Last week we discovered an outstanding open source project which worked out of the box on the Raspberry Pi. 8086tiny is a free PC XT-compatible virtual machine/emulator written in C.
It was created by Adrian Cable who won IOCCC last year with 4043. We caught up with Adrian last week and this is what he had to say:
“The personal computer as we know it today began in the early 80s with the release of the IBM PC – an incredibly complex machine for its time, and the result of hundreds of thousands of man-hours of development time, at a cost of hundreds of millions of dollars.
Thirty years later, I set out to answer the question of how small a highly portable, software PC emulator/virtual machine could be written, complete and accurate enough to simulate not just the Intel 8086 CPU but enough of the peripheral hardware to run software like Windows, AutoCAD, Lotus 1-2-3 and classic PC games. The answer: 4043 bytes of highly condensed C source code, which won the 2013 International Obfuscated C Code Contest.
Following the contest, widespread demand led to the release of 8086tiny, a fully documented and commented distribution of the original code, including full BIOS source code. 8086tiny, when deployed on the $25 Raspberry Pi, produces not only the world’s smallest but also the world’s cheapest PC.
Uniquely we believe for PC emulators, 8086tiny is released under the most free open source license possible, the MIT License, allowing use or redistribution for any purpose, commercial or non-commercial, with no restrictions whatsoever.

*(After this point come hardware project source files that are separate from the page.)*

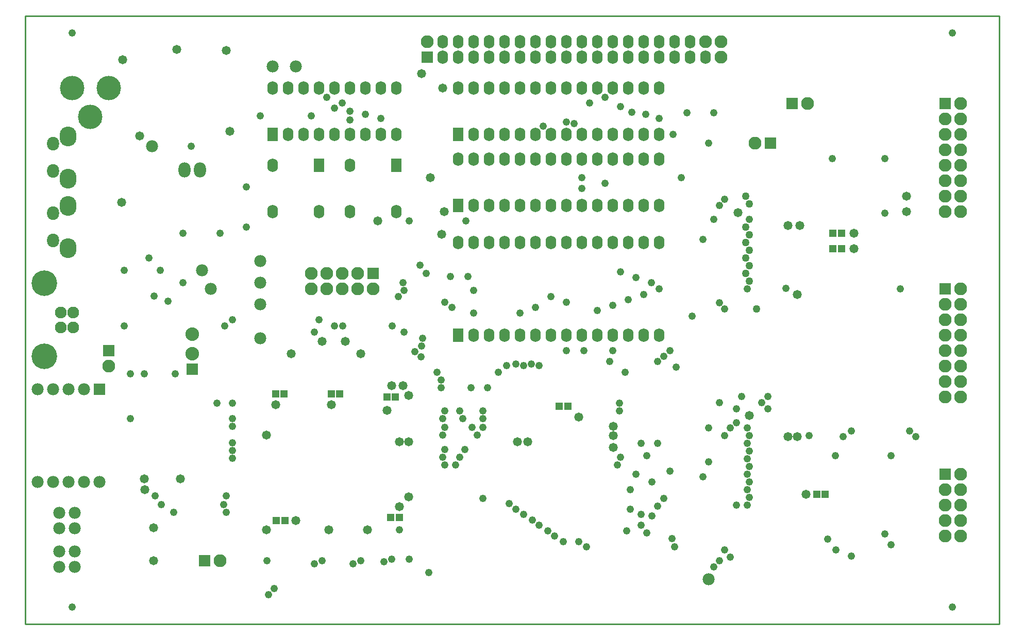
<source format=gbs>
%FSLAX24Y24*%
%MOIN*%
G70*
G01*
G75*
%ADD10C,0.0100*%
%ADD11R,0.0270X0.0550*%
%ADD12R,0.0240X0.0550*%
%ADD13R,0.0300X0.0900*%
%ADD14R,0.0300X0.1000*%
%ADD15R,0.0900X0.0300*%
%ADD16R,0.1000X0.0300*%
%ADD17R,0.1000X0.0750*%
%ADD18R,0.0160X0.0600*%
%ADD19R,0.0550X0.0400*%
%ADD20R,0.0400X0.0400*%
%ADD21R,0.0630X0.1417*%
%ADD22R,0.0500X0.0600*%
%ADD23O,0.1000X0.0300*%
%ADD24R,0.0600X0.0500*%
%ADD25C,0.0300*%
%ADD26C,0.0150*%
%ADD27C,0.0120*%
%ADD28C,0.0200*%
%ADD29C,0.0300*%
%ADD30C,0.0100*%
%ADD31C,0.0120*%
%ADD32O,0.0700X0.0900*%
%ADD33C,0.0800*%
%ADD34O,0.0500X0.0800*%
%ADD35R,0.0600X0.0800*%
%ADD36O,0.0600X0.0800*%
%ADD37C,0.0680*%
%ADD38C,0.1575*%
%ADD39R,0.0600X0.0600*%
%ADD40C,0.0600*%
%ADD41C,0.1500*%
%ADD42O,0.1000X0.1200*%
%ADD43O,0.0700X0.0800*%
%ADD44R,0.0700X0.0700*%
%ADD45C,0.0750*%
%ADD46C,0.0700*%
%ADD47O,0.0800X0.0600*%
%ADD48P,0.0700X8X0*%
%ADD49R,0.0800X0.0600*%
%ADD50C,0.0400*%
%ADD51C,0.0500*%
%ADD52C,0.0410*%
%ADD53C,0.0420*%
%ADD54C,0.0050*%
%ADD55R,0.0350X0.0630*%
%ADD56R,0.0320X0.0630*%
%ADD57R,0.0380X0.0980*%
%ADD58R,0.0380X0.1080*%
%ADD59R,0.0980X0.0380*%
%ADD60R,0.1080X0.0380*%
%ADD61R,0.1080X0.0830*%
%ADD62R,0.0240X0.0680*%
%ADD63R,0.0630X0.0480*%
%ADD64R,0.0480X0.0480*%
%ADD65R,0.0710X0.1497*%
%ADD66R,0.0580X0.0680*%
%ADD67O,0.1080X0.0380*%
%ADD68R,0.0680X0.0580*%
%ADD69O,0.0780X0.0980*%
%ADD70C,0.0880*%
%ADD71O,0.0580X0.0880*%
%ADD72R,0.0680X0.0880*%
%ADD73O,0.0680X0.0880*%
%ADD74C,0.0760*%
%ADD75C,0.1655*%
%ADD76R,0.0680X0.0680*%
%ADD77C,0.1580*%
%ADD78O,0.1080X0.1280*%
%ADD79O,0.0780X0.0880*%
%ADD80R,0.0780X0.0780*%
%ADD81C,0.0830*%
%ADD82C,0.0780*%
%ADD83O,0.0880X0.0680*%
%ADD84P,0.0780X8X0*%
%ADD85R,0.0880X0.0680*%
%ADD86C,0.0480*%
%ADD87C,0.0580*%
%ADD88C,0.0490*%
D10*
X0Y19685D02*
X62992D01*
Y-19685D02*
Y19685D01*
X0Y-19685D02*
X62992D01*
X0D02*
Y19685D01*
D51*
X47300Y700D02*
D03*
X46850Y7500D02*
D03*
X46600Y8000D02*
D03*
X46850Y5500D02*
D03*
X46600Y5000D02*
D03*
Y6000D02*
D03*
X46850Y4500D02*
D03*
X46600Y4000D02*
D03*
X46850Y3500D02*
D03*
X46600Y3000D02*
D03*
X46850Y2500D02*
D03*
D64*
X23400Y-5000D02*
D03*
X23950Y-5000D02*
D03*
X19800Y-4800D02*
D03*
X20350Y-4800D02*
D03*
X16200Y-4800D02*
D03*
X16750Y-4800D02*
D03*
X16800Y-13000D02*
D03*
X16250D02*
D03*
X52800Y4600D02*
D03*
X52250D02*
D03*
X35100Y-5600D02*
D03*
X34550Y-5600D02*
D03*
X52800Y5600D02*
D03*
X52250Y5600D02*
D03*
X51200Y-11300D02*
D03*
X51750D02*
D03*
X24200Y-12800D02*
D03*
X23650D02*
D03*
D69*
X11300Y9700D02*
D03*
X10300D02*
D03*
D70*
X10800Y-930D02*
D03*
Y-2200D02*
D03*
D72*
X16000Y12000D02*
D03*
X28000D02*
D03*
Y7400D02*
D03*
Y-1000D02*
D03*
X19000Y10000D02*
D03*
X24000D02*
D03*
D73*
X24000Y12000D02*
D03*
X16000Y15000D02*
D03*
X18000Y12000D02*
D03*
X19000Y15000D02*
D03*
X22000Y12000D02*
D03*
X20000Y12000D02*
D03*
X19000Y12000D02*
D03*
X21000D02*
D03*
X20000Y15000D02*
D03*
X21000Y15000D02*
D03*
X17000Y12000D02*
D03*
X22000Y15000D02*
D03*
X23000Y15000D02*
D03*
X23000Y12000D02*
D03*
X24000Y15000D02*
D03*
X18000Y15000D02*
D03*
X17000D02*
D03*
X34000Y12000D02*
D03*
X35000D02*
D03*
X37000Y15000D02*
D03*
X30000Y12000D02*
D03*
X32000D02*
D03*
X31000Y12000D02*
D03*
X29000D02*
D03*
X39000Y12000D02*
D03*
X36000Y15000D02*
D03*
X35000D02*
D03*
X30000D02*
D03*
X39000D02*
D03*
X29000D02*
D03*
X31000D02*
D03*
X37000Y12000D02*
D03*
X32000Y15000D02*
D03*
X36000Y12000D02*
D03*
X28000Y15000D02*
D03*
X33000D02*
D03*
X34000Y15000D02*
D03*
X38000D02*
D03*
X40000D02*
D03*
X41000D02*
D03*
X41000Y12000D02*
D03*
X40000Y12000D02*
D03*
X38000D02*
D03*
X33000Y12000D02*
D03*
Y7400D02*
D03*
X38000Y7400D02*
D03*
X40000D02*
D03*
X41000Y7400D02*
D03*
X41000Y10400D02*
D03*
X40000D02*
D03*
X38000D02*
D03*
X34000D02*
D03*
X33000Y10400D02*
D03*
X28000D02*
D03*
X36000Y7400D02*
D03*
X32000Y10400D02*
D03*
X37000Y7400D02*
D03*
X31000Y10400D02*
D03*
X29000D02*
D03*
X39000D02*
D03*
X30000D02*
D03*
X35000D02*
D03*
X36000D02*
D03*
X39000Y7400D02*
D03*
X29000Y7400D02*
D03*
X31000D02*
D03*
X32000Y7400D02*
D03*
X30000D02*
D03*
X37000Y10400D02*
D03*
X35000Y7400D02*
D03*
X34000D02*
D03*
X29000Y5000D02*
D03*
X30000D02*
D03*
X31000D02*
D03*
X32000D02*
D03*
X33000Y5000D02*
D03*
X34000Y5000D02*
D03*
X35000D02*
D03*
X36000D02*
D03*
X38000D02*
D03*
X39000D02*
D03*
X40000D02*
D03*
X41000D02*
D03*
Y-1000D02*
D03*
X40000Y-1000D02*
D03*
X39000D02*
D03*
X38000D02*
D03*
X37000Y-1000D02*
D03*
X36000Y-1000D02*
D03*
X35000D02*
D03*
X34000D02*
D03*
X33000Y-1000D02*
D03*
X32000Y-1000D02*
D03*
X30000Y-1000D02*
D03*
X31000D02*
D03*
X28000Y5000D02*
D03*
X37000D02*
D03*
X29000Y-1000D02*
D03*
X16000Y7000D02*
D03*
X19000Y7000D02*
D03*
X16000Y10000D02*
D03*
X27000Y17000D02*
D03*
Y18000D02*
D03*
X44000Y17000D02*
D03*
X42000Y18000D02*
D03*
X32000Y17000D02*
D03*
X33000D02*
D03*
X36000Y17000D02*
D03*
X37000Y17000D02*
D03*
X29000Y18000D02*
D03*
X34000D02*
D03*
X32000D02*
D03*
X31000D02*
D03*
X30000Y17000D02*
D03*
X31000D02*
D03*
X34000Y17000D02*
D03*
X35000Y17000D02*
D03*
X28000D02*
D03*
X30000Y18000D02*
D03*
X29000Y17000D02*
D03*
X33000Y18000D02*
D03*
X35000D02*
D03*
X42000Y17000D02*
D03*
X41000Y18000D02*
D03*
X40000Y17000D02*
D03*
X39000D02*
D03*
X38000Y17000D02*
D03*
X37000Y18000D02*
D03*
X38000D02*
D03*
X39000D02*
D03*
X40000D02*
D03*
X43000Y17000D02*
D03*
Y18000D02*
D03*
X41000Y17000D02*
D03*
X28000Y18000D02*
D03*
X36000D02*
D03*
X21000Y10000D02*
D03*
X24000Y7000D02*
D03*
X21000D02*
D03*
D74*
X3106Y-492D02*
D03*
Y492D02*
D03*
X2318D02*
D03*
Y-492D02*
D03*
D75*
X1255Y2370D02*
D03*
Y-2370D02*
D03*
D77*
X4213Y13150D02*
D03*
X3031Y15000D02*
D03*
X5394D02*
D03*
D78*
X2784Y9136D02*
D03*
Y11892D02*
D03*
Y7392D02*
D03*
Y4636D02*
D03*
D79*
X1800Y9628D02*
D03*
X1800Y11400D02*
D03*
Y6900D02*
D03*
X1800Y5128D02*
D03*
D80*
X4800Y-4500D02*
D03*
X26000Y17000D02*
D03*
X22500Y3000D02*
D03*
X59500Y14000D02*
D03*
X48200Y11450D02*
D03*
X5400Y-2000D02*
D03*
X59500Y2000D02*
D03*
Y-10000D02*
D03*
X11600Y-15600D02*
D03*
X10800Y-3200D02*
D03*
X49600Y14000D02*
D03*
D81*
X26000Y18000D02*
D03*
X44000D02*
D03*
X45000Y17000D02*
D03*
Y18000D02*
D03*
X21500Y3000D02*
D03*
X20500D02*
D03*
X19500Y3000D02*
D03*
X18500D02*
D03*
X18500Y2000D02*
D03*
X19500D02*
D03*
X20500D02*
D03*
X21500D02*
D03*
X22500D02*
D03*
X59500Y7000D02*
D03*
X60500D02*
D03*
X59500Y8000D02*
D03*
X60500D02*
D03*
X59500Y13000D02*
D03*
Y12000D02*
D03*
Y11000D02*
D03*
Y10000D02*
D03*
X60500D02*
D03*
Y11000D02*
D03*
Y12000D02*
D03*
Y13000D02*
D03*
Y14000D02*
D03*
X59500Y9000D02*
D03*
X60500D02*
D03*
X47200Y11450D02*
D03*
X5400Y-3000D02*
D03*
X60500Y-3000D02*
D03*
X59500D02*
D03*
X60500Y2000D02*
D03*
Y1000D02*
D03*
Y0D02*
D03*
Y-1000D02*
D03*
Y-2000D02*
D03*
X59500D02*
D03*
Y-1000D02*
D03*
Y-0D02*
D03*
Y1000D02*
D03*
X60500Y-4000D02*
D03*
X59500D02*
D03*
X60500Y-5000D02*
D03*
X59500Y-5000D02*
D03*
Y-12000D02*
D03*
Y-14000D02*
D03*
Y-13000D02*
D03*
X60500Y-10000D02*
D03*
Y-11000D02*
D03*
Y-12000D02*
D03*
Y-13000D02*
D03*
Y-14000D02*
D03*
X59500Y-11000D02*
D03*
X12600Y-15600D02*
D03*
X50600Y14000D02*
D03*
D82*
X800Y-4500D02*
D03*
X1800Y-10500D02*
D03*
X800Y-10500D02*
D03*
X3800Y-4500D02*
D03*
X1800D02*
D03*
X2800D02*
D03*
X4800Y-10500D02*
D03*
X2800D02*
D03*
X3800D02*
D03*
X17500Y16400D02*
D03*
X3200Y-12500D02*
D03*
X2200D02*
D03*
X3200Y-13500D02*
D03*
X2200D02*
D03*
X44200Y-16800D02*
D03*
X8200Y11250D02*
D03*
X12000Y2000D02*
D03*
X11450Y3200D02*
D03*
X3200Y-15000D02*
D03*
X2200D02*
D03*
Y-16000D02*
D03*
X3200D02*
D03*
X16000Y16400D02*
D03*
X15200Y-1200D02*
D03*
Y1000D02*
D03*
Y2400D02*
D03*
Y3800D02*
D03*
D86*
X59970Y18580D02*
D03*
Y-18580D02*
D03*
X3030D02*
D03*
Y18580D02*
D03*
X55600Y10450D02*
D03*
X52200D02*
D03*
X55600Y6900D02*
D03*
X18500Y13200D02*
D03*
X15200D02*
D03*
X10750Y11250D02*
D03*
X25550Y3550D02*
D03*
X28650Y2800D02*
D03*
X27500D02*
D03*
X43850Y5200D02*
D03*
X24450Y2400D02*
D03*
X44550Y13400D02*
D03*
X42800D02*
D03*
X56600Y2000D02*
D03*
X36000Y8500D02*
D03*
X37500Y8850D02*
D03*
X45250Y7800D02*
D03*
X46350Y-4950D02*
D03*
X44900Y7400D02*
D03*
X46000Y-5750D02*
D03*
X57200Y-7200D02*
D03*
X53450D02*
D03*
X57600Y-7550D02*
D03*
X52900D02*
D03*
X55600Y-13850D02*
D03*
X56000Y-8800D02*
D03*
X52400D02*
D03*
D87*
X13000Y17450D02*
D03*
X9800Y17500D02*
D03*
X13250Y12200D02*
D03*
X25650Y15950D02*
D03*
X17200Y-2200D02*
D03*
X21700Y-2200D02*
D03*
X24800Y-4900D02*
D03*
X15600Y-7450D02*
D03*
X19650Y-13600D02*
D03*
X15600D02*
D03*
X22150D02*
D03*
X24800Y-11450D02*
D03*
X38050Y-8250D02*
D03*
Y-7500D02*
D03*
Y-6900D02*
D03*
X50100Y6100D02*
D03*
X49350D02*
D03*
X46100Y6950D02*
D03*
X22800Y6400D02*
D03*
X7700Y-10300D02*
D03*
X10050D02*
D03*
X26950Y5550D02*
D03*
X26200Y9200D02*
D03*
X6300Y16850D02*
D03*
X8300Y-15600D02*
D03*
Y-13450D02*
D03*
X7750Y-11000D02*
D03*
X6250Y7600D02*
D03*
X7400Y11900D02*
D03*
X20700Y-1400D02*
D03*
X19200D02*
D03*
X27100Y7000D02*
D03*
X46850Y-6200D02*
D03*
X49950Y-7550D02*
D03*
X49350D02*
D03*
X35800Y-6300D02*
D03*
X31850Y-7900D02*
D03*
X24800D02*
D03*
X32500D02*
D03*
X24200D02*
D03*
X23700Y-4250D02*
D03*
X24450D02*
D03*
X50500Y-11300D02*
D03*
X53600Y5600D02*
D03*
Y4600D02*
D03*
X16200Y-5500D02*
D03*
X19800D02*
D03*
X23400Y-5850D02*
D03*
X24200Y-12100D02*
D03*
X17500Y-13000D02*
D03*
X27000Y15000D02*
D03*
X57000Y7000D02*
D03*
Y8000D02*
D03*
X49950Y1650D02*
D03*
D88*
X31300Y-11900D02*
D03*
X38300Y-9400D02*
D03*
X43850Y-10150D02*
D03*
X46700Y-12000D02*
D03*
X46000D02*
D03*
X44550Y6500D02*
D03*
X38500Y3100D02*
D03*
X39500Y2750D02*
D03*
X40500Y2400D02*
D03*
X41000Y2000D02*
D03*
X40000Y1650D02*
D03*
X39000Y1300D02*
D03*
X38000Y950D02*
D03*
X37000Y600D02*
D03*
X46000Y-6650D02*
D03*
X44900Y-5350D02*
D03*
X45600Y-7000D02*
D03*
X44200Y-9200D02*
D03*
X45250Y-7500D02*
D03*
X40900Y-8000D02*
D03*
X39850D02*
D03*
X40200Y-8800D02*
D03*
X41700Y-9800D02*
D03*
X39500Y-10000D02*
D03*
X40550Y-10500D02*
D03*
X39150Y-11000D02*
D03*
X38450Y-5400D02*
D03*
X20550Y-400D02*
D03*
X23750D02*
D03*
X50700Y-7500D02*
D03*
X9250Y1200D02*
D03*
X10200Y2400D02*
D03*
X8750Y3200D02*
D03*
X8350Y1550D02*
D03*
X8000Y4000D02*
D03*
X6800Y-3500D02*
D03*
X6400Y-400D02*
D03*
Y3200D02*
D03*
X6800Y-6400D02*
D03*
X7700Y-3500D02*
D03*
X9700D02*
D03*
X29000Y1900D02*
D03*
X24500D02*
D03*
Y-800D02*
D03*
X18700D02*
D03*
X24850Y6400D02*
D03*
X28500D02*
D03*
X24150Y1500D02*
D03*
X34000D02*
D03*
X47650Y-5350D02*
D03*
X36150Y-2000D02*
D03*
X38000D02*
D03*
X49200Y2050D02*
D03*
X46850Y6500D02*
D03*
X44200Y11450D02*
D03*
X38450Y-5900D02*
D03*
X44200Y-7000D02*
D03*
X40150Y13300D02*
D03*
X36500Y14050D02*
D03*
X37500Y14400D02*
D03*
X43150Y250D02*
D03*
X38500Y13800D02*
D03*
X39250Y13450D02*
D03*
X46700Y2000D02*
D03*
Y-7000D02*
D03*
X45250Y700D02*
D03*
X46850Y-7500D02*
D03*
X44900Y1100D02*
D03*
X48050Y-4950D02*
D03*
Y-5750D02*
D03*
X46850Y-9500D02*
D03*
X41700Y-2000D02*
D03*
X40200Y-13800D02*
D03*
X46850Y-11500D02*
D03*
X41300Y-2350D02*
D03*
Y-11550D02*
D03*
X37800Y-2700D02*
D03*
X40900D02*
D03*
Y-12050D02*
D03*
X46700Y-8000D02*
D03*
X46850Y-8500D02*
D03*
X46700Y-9000D02*
D03*
Y-10000D02*
D03*
X46850Y-10500D02*
D03*
X46700Y-11000D02*
D03*
X40550Y-12700D02*
D03*
X39850Y-13300D02*
D03*
Y-12600D02*
D03*
X38900Y-13650D02*
D03*
X39150Y-12250D02*
D03*
X34800Y-14350D02*
D03*
X24200Y-13600D02*
D03*
X27150Y1150D02*
D03*
X35000D02*
D03*
X28300Y-6400D02*
D03*
X27850Y-9400D02*
D03*
X34250Y-14000D02*
D03*
X33800Y-13650D02*
D03*
X33250Y-13300D02*
D03*
X32800Y-12950D02*
D03*
X32250Y-12600D02*
D03*
X31750Y-12250D02*
D03*
X33250Y-2950D02*
D03*
X25650Y-1700D02*
D03*
X32750Y-2850D02*
D03*
X25200Y-2050D02*
D03*
X32250Y-2950D02*
D03*
X25600Y-2400D02*
D03*
X31150Y-2950D02*
D03*
X26650Y-3400D02*
D03*
X26900Y-3900D02*
D03*
X28450Y-8400D02*
D03*
X27600Y800D02*
D03*
X33000D02*
D03*
X28900Y-6950D02*
D03*
X28850Y-4400D02*
D03*
X29000Y450D02*
D03*
X32000D02*
D03*
X29900Y-4400D02*
D03*
X26900D02*
D03*
X29600Y-11550D02*
D03*
X27150Y-9400D02*
D03*
X27000Y-8900D02*
D03*
X27150Y-8400D02*
D03*
X29250Y-7450D02*
D03*
X27000D02*
D03*
X29600Y-6950D02*
D03*
X27150D02*
D03*
X29600Y-6400D02*
D03*
X27000D02*
D03*
X29600Y-5900D02*
D03*
X27150D02*
D03*
X30600Y-3400D02*
D03*
X31750Y-2850D02*
D03*
X41000Y13050D02*
D03*
X19500Y14400D02*
D03*
X20500Y14050D02*
D03*
X20000Y13700D02*
D03*
X21000Y13500D02*
D03*
X22000Y13300D02*
D03*
X23000Y13050D02*
D03*
X35000Y12800D02*
D03*
X21000Y12950D02*
D03*
X33500Y12550D02*
D03*
X23700Y-15500D02*
D03*
X35800Y-14350D02*
D03*
X23200Y-15650D02*
D03*
X36300Y-14700D02*
D03*
X41850Y-14150D02*
D03*
X42000Y-14700D02*
D03*
X24850Y-15500D02*
D03*
X21700Y-15600D02*
D03*
X41900Y12000D02*
D03*
X36000Y9200D02*
D03*
X42450D02*
D03*
X35000Y-2000D02*
D03*
X42100Y-3050D02*
D03*
X38500Y-8900D02*
D03*
X21200Y-15800D02*
D03*
X45250Y-14900D02*
D03*
X26100Y-16350D02*
D03*
X45600Y-15350D02*
D03*
X19200Y-15600D02*
D03*
X44900D02*
D03*
X18700Y-15800D02*
D03*
X44550Y-16000D02*
D03*
X35500Y12700D02*
D03*
X51900Y-14200D02*
D03*
X56000Y-14550D02*
D03*
X28100Y-5900D02*
D03*
Y-8900D02*
D03*
X38800Y-3400D02*
D03*
X25700Y-1200D02*
D03*
X25950Y3000D02*
D03*
X13400Y-8950D02*
D03*
Y-8450D02*
D03*
Y-7950D02*
D03*
Y-6900D02*
D03*
Y-6400D02*
D03*
X12900Y-400D02*
D03*
X20000D02*
D03*
X13400Y0D02*
D03*
X19000D02*
D03*
X13000Y-11400D02*
D03*
X8400D02*
D03*
X12850Y-11950D02*
D03*
X8800D02*
D03*
X13000Y-12450D02*
D03*
X9600D02*
D03*
X15650Y-15600D02*
D03*
X52450Y-14900D02*
D03*
X16100Y-17400D02*
D03*
X53450Y-15300D02*
D03*
X15750Y-17800D02*
D03*
X13400Y-5400D02*
D03*
X12400D02*
D03*
X12600Y5600D02*
D03*
X10200D02*
D03*
X14300Y6000D02*
D03*
Y8600D02*
D03*
M02*

</source>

I encourage anyone to use 8086tiny as a starting point for their own emulation projects.”
8086tiny is now part of the Raspbian repository and can be installed using apt-get and it comes with a pre-made mountable DOS hard disk. Further instructions on installation and use can be found on the forums. We had a lot of fun with it last week trying to remember the keys for Word Perfect 5.1!
A project like this has the potential to allow the Raspberry Pi to replace legacy DOS systems in industrial settings. 8086tiny is under active development and in the future we hope to see the addition of new features such as a VGA card and serial/parallel port emulation. Keep up the good work Adrian!